From typicallyspanish.com

Regions of Spain
Murcia: the autonomous community
By h.b.
Oct 29, 2007 - 5:10 PM

The Murcia Region, or to give it its official title, the Comunidad Autónoma de la Región de Murcia, covers an area of 11,313 sq kms, making it the ninth largest of Spain’s autonomous communities, and comprising 2.2% of total Spanish territory. The Region has just one province, Murcia, with the city of that name acting as both the provincial and regional capital.

Population for the Region as a whole, according to the January 2006 census, is 1,370,306. The figure for the capital, Murcia City, is 416,966.

Lying in the southeast of the Iberian peninsula, it borders with Andalucía to the West (with Almería and Granada provinces), Castilla-La Mancha to the North (Albacete province – which was historically a part of Murcia), and Valencia to the East (Alicante province). Its southern border is the Mediterranean Sea.

Murcia’s first Statute of Autonomy was approved on 9th June 1982, and the first regional parliament, la Asamblea Regional de Murcia, was provisionally constituted on 15th July that year in Cartagena, where its seat remains to this day. The first elections were held in May the following year, with victory going to the Socialist Party, who led the regional government – the Consejo Regional de Murcia – for the next twelve years.

María Antonio Martínez García, although never elected to the position, was, in 1984 the first woman to become President of an autonomous community in Spain. She held the position for the Socialist Party again between 1993 and 1995 when her predecessor, Carlos Collado, resigned, but lost to the Partido Popular in the 1995 regional election.

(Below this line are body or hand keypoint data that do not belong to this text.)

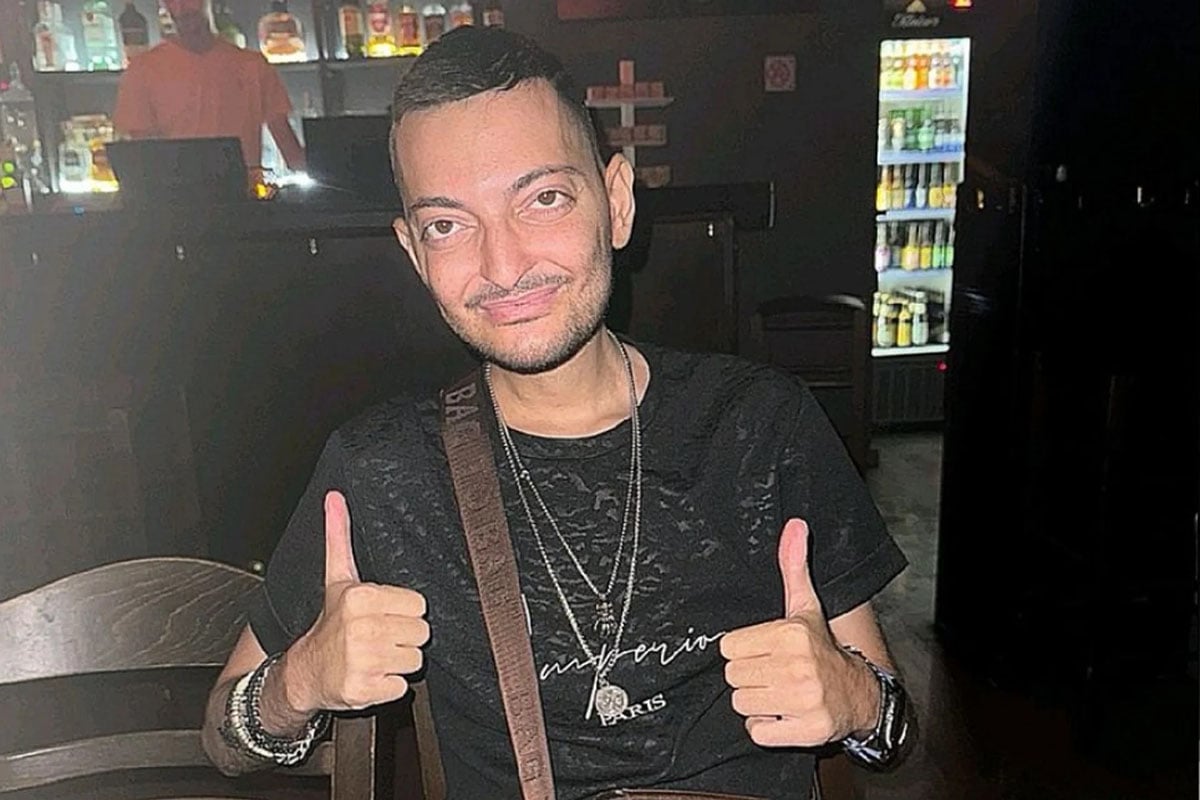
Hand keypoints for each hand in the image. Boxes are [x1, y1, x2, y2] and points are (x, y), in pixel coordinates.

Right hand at [282, 491, 429, 713]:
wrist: (304, 671)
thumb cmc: (330, 622)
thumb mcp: (337, 578)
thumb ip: (340, 536)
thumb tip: (334, 496)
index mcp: (362, 597)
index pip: (420, 605)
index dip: (404, 612)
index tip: (383, 615)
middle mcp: (362, 628)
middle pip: (421, 633)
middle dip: (404, 637)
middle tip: (380, 637)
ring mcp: (362, 661)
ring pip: (415, 660)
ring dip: (398, 662)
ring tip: (375, 655)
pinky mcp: (364, 690)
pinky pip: (401, 687)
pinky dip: (389, 685)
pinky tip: (370, 675)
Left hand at [720, 518, 877, 746]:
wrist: (859, 694)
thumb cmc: (821, 648)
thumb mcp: (805, 606)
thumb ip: (793, 566)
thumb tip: (795, 524)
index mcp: (790, 634)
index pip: (728, 646)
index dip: (744, 650)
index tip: (765, 650)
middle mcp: (798, 666)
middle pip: (732, 676)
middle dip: (749, 676)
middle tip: (772, 672)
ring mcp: (804, 701)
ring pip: (742, 704)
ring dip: (757, 702)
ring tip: (780, 692)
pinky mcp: (806, 732)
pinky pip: (757, 731)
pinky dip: (766, 727)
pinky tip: (785, 714)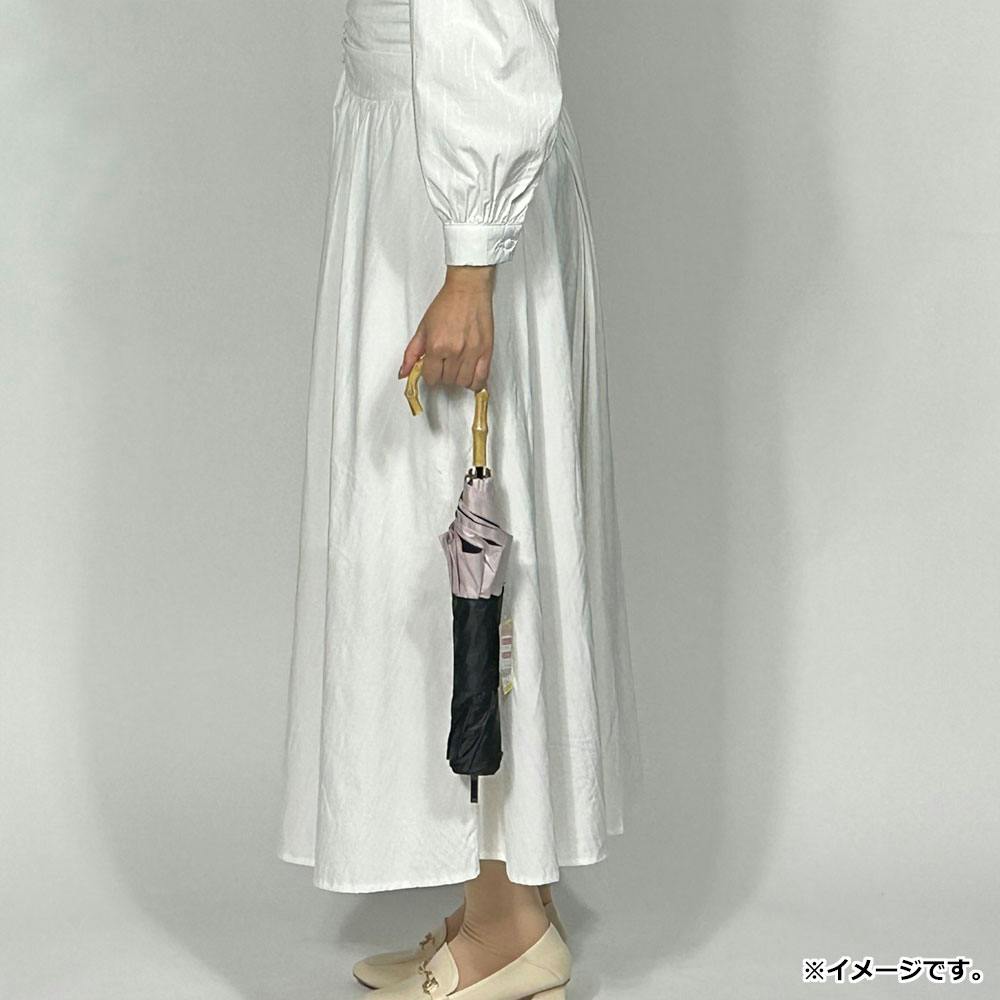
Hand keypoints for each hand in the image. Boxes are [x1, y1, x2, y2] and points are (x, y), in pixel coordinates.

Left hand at [398, 265, 494, 391]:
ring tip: (457, 367)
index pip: (431, 377)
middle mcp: (454, 351)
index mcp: (436, 345)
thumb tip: (403, 372)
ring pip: (463, 382)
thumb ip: (412, 353)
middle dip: (443, 375)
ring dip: (458, 378)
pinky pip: (481, 379)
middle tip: (444, 364)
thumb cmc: (447, 304)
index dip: (430, 375)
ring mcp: (471, 352)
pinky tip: (470, 375)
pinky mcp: (486, 351)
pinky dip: (475, 382)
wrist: (467, 289)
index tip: (432, 369)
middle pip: (447, 381)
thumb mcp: (423, 328)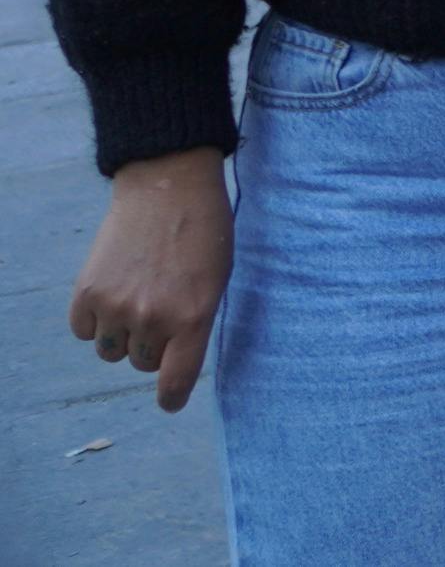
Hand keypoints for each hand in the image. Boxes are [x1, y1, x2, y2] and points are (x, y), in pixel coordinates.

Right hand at [69, 151, 230, 412]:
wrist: (168, 186)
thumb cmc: (204, 231)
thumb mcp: (217, 279)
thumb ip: (196, 321)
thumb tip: (173, 362)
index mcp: (194, 316)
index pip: (176, 381)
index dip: (171, 397)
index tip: (169, 401)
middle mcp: (153, 318)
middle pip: (143, 363)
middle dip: (152, 345)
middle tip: (162, 309)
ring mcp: (117, 307)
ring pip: (112, 352)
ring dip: (123, 334)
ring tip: (138, 296)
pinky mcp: (87, 293)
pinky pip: (85, 331)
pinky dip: (96, 319)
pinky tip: (113, 289)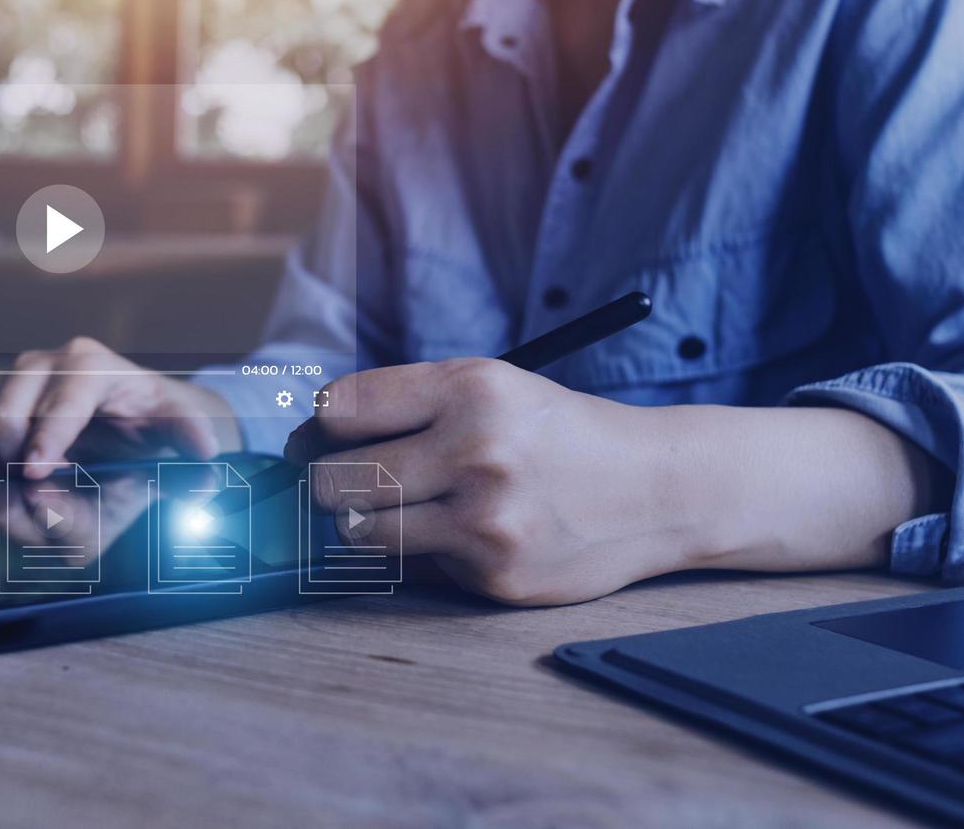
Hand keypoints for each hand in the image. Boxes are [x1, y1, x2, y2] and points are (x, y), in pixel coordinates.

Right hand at [0, 338, 238, 477]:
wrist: (127, 420)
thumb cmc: (152, 431)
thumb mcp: (181, 438)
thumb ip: (194, 449)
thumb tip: (206, 458)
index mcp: (96, 367)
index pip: (64, 399)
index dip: (47, 438)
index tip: (38, 474)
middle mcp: (49, 361)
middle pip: (7, 414)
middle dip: (15, 462)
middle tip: (38, 495)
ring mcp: (13, 373)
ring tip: (26, 493)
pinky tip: (6, 484)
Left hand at [293, 359, 691, 605]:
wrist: (654, 490)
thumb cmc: (557, 434)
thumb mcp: (493, 388)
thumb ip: (409, 404)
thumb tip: (309, 439)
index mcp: (472, 388)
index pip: (341, 408)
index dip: (322, 424)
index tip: (327, 433)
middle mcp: (477, 450)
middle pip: (335, 478)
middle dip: (329, 480)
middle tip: (345, 478)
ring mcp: (486, 519)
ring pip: (362, 531)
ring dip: (365, 521)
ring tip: (400, 504)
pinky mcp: (494, 574)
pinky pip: (413, 567)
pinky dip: (422, 551)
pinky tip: (463, 533)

The change in the political spectrum that year, with an absolute majority to the Partido Popular, was the party’s first of four successive victories in the Region. Ramón Luis Valcárcel has been President of the Murcia Region since then, consolidating the party’s position with a higher share of the vote in the 2007 election, and increasing his absolute majority by another two seats in the Regional Assembly.